I see the same kind of naive, uninformed push-back against AI. And that's from people that are at least aware of it. I regularly talk to developers that have never even heard of tools like Codex, Gemini CLI, or whatever! This just hasn't percolated through the wider industry to the level that it has in Silicon Valley.
Speaking of security, the scenarios are oddly similar. Sure, prompt injection is a thing, but modern LLMs are vastly "more secure" in a certain sense than traditional solutions.
Consider Data Loss Prevention (DLP) policy engines. Most use nothing more than simple regular expression patterns looking for things like credit card numbers, social security numbers, etc... Similarly, there are policy engines that look for swearwords, internal project code names being sent to third-parties, etc...
All of those are trivially bypassed even by accident! Simply screenshot a spreadsheet and attach the PNG. Swear at the customer in a language other than English. Put spaces in between the characters in each s w e a r word. Whatever.

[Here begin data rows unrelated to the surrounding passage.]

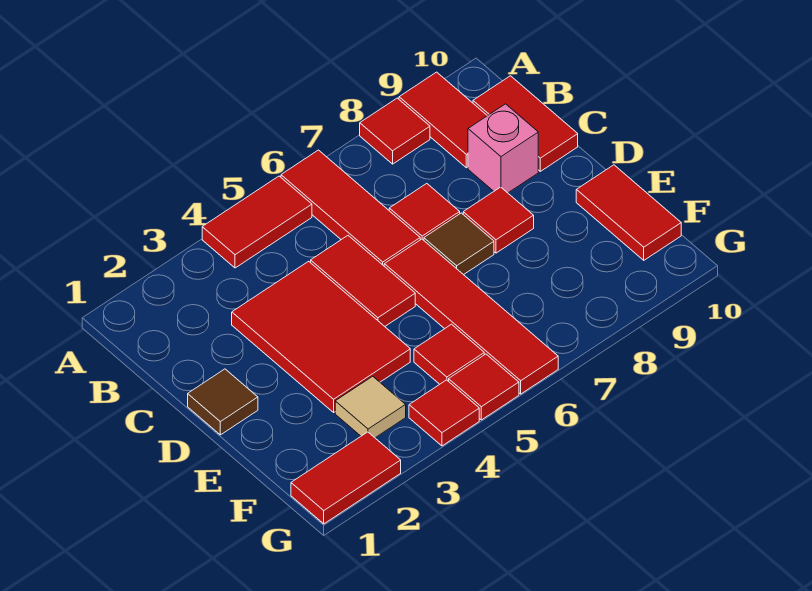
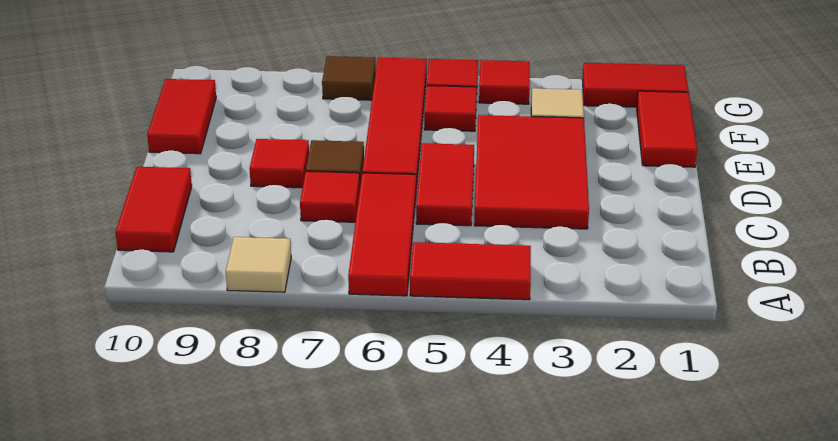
red 1x1 tile [360,98,430,164] -> tan 1x1 tile [226,237,291,292]
red 1x2 tile [399,72,487,168] -> red 1x2 tile moved to [637,91,697,167]
pink 1x1 brick [468,104,538,193] -> none
brown 1x1 tile [188,369,258,435] -> brown 1x1 tile moved to [322,56,376,100]

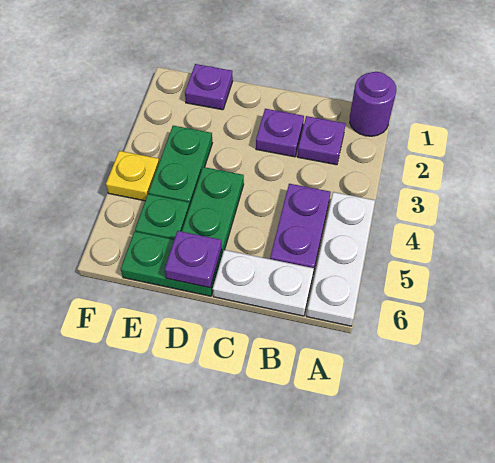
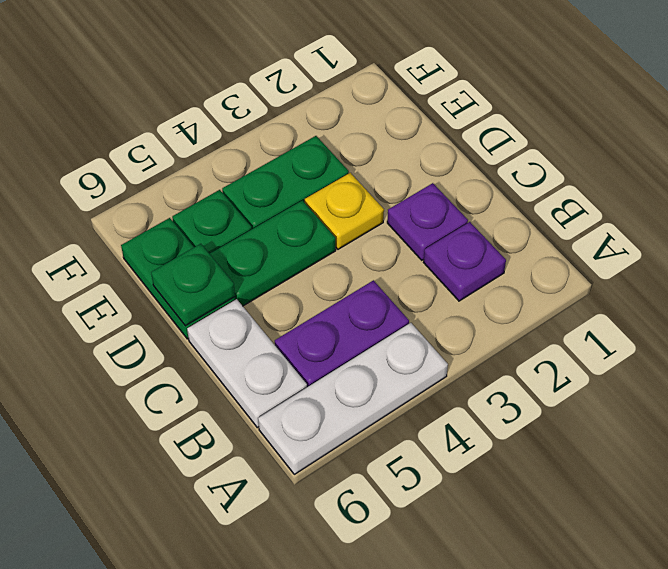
purple 1x1 round brick [350,72,396,136] -> none
purple 1x1 plate [165,231,222,288] -> green 1x1 plate [151,244,235,326]
purple 1x1 plate [185,64,233,110] -> none
yellow 1x1 plate [106,151,159,201] -> yellow 1x1 plate moved to [305,173,384,249]

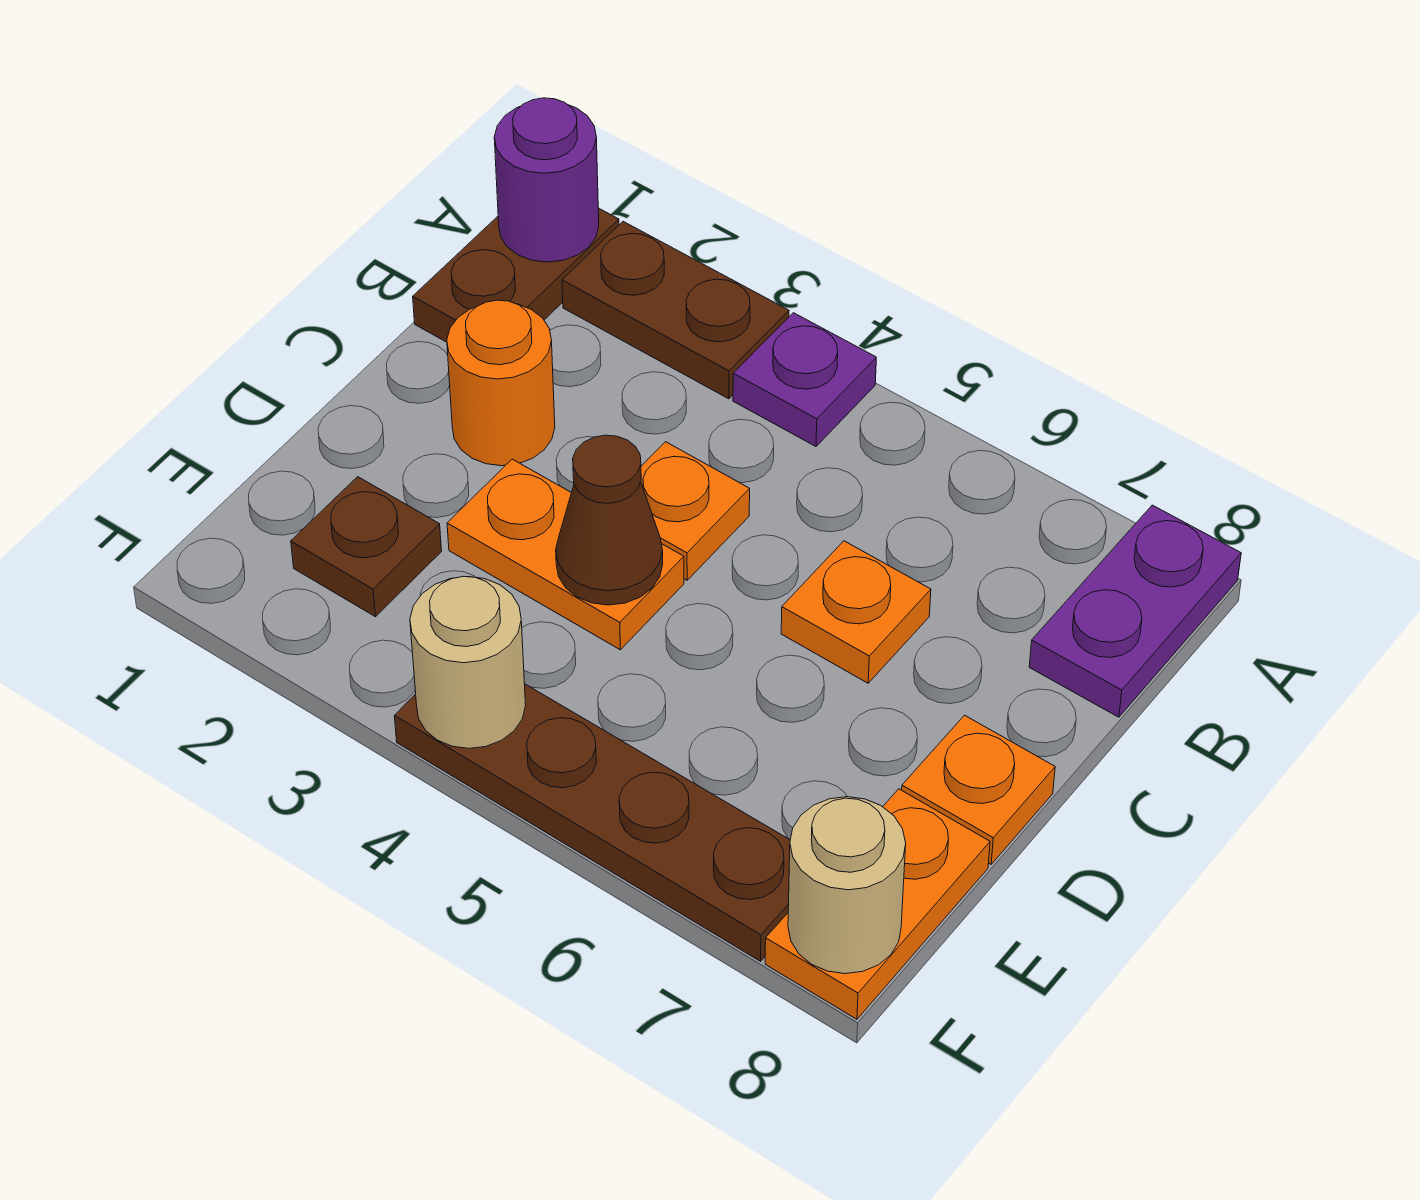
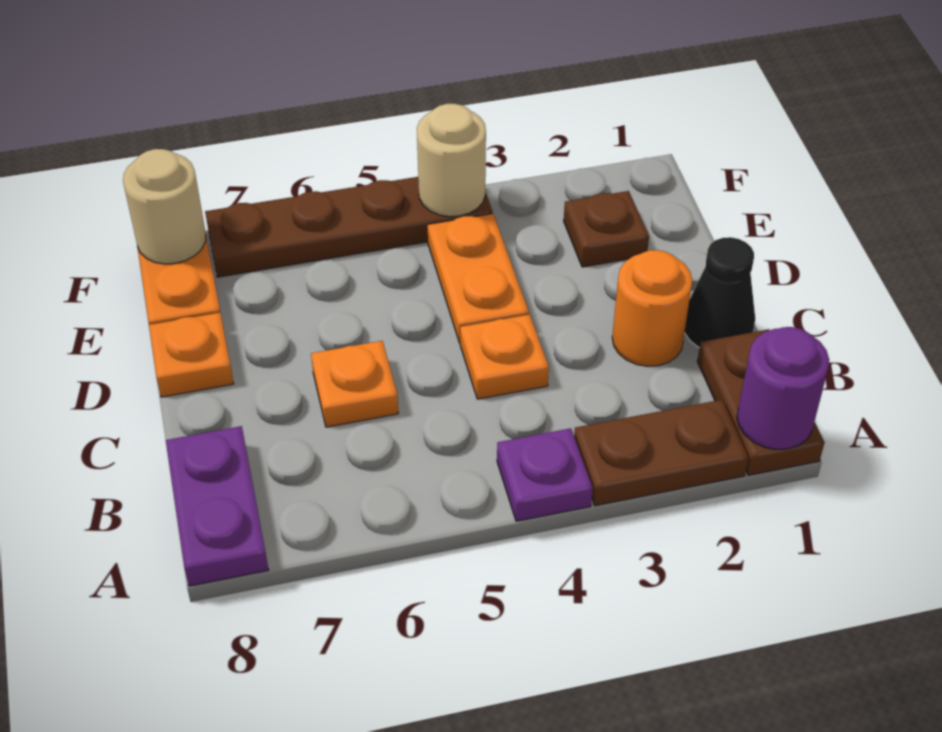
none -> black 1x1 cone [685,237,755,348]
orange 1x2 plate [447,459,684,650] -> orange 1x2 plate turned to [428,214,529,343]
brown 1x1 cone [556,435,663,605] -> none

None of those tricks work against a modern AI. Even if you very carefully phrase a hurtful statement while avoiding the banned word list, the AI will know that's hurtful and flag it. Even if you use an obscure language. Even if you embed it into a meme picture. It doesn't matter, it'll flag it!
This is a true step change in capability.
It'll take a while for people to be dragged into the future, kicking and screaming the whole way there.
Would you trust an LLM to recognize a credit card number more reliably than a regular expression can?
You're not forced to use only an LLM for data loss prevention! You can combine it with regex. You can also feed the output of the regex matches to the LLM as extra "context".
Similarly, I was just flipping through the SQL Server 2025 docs on vector indexes. One of their demos was a "hybrid" search that combined exact text match with semantic vector embedding proximity match.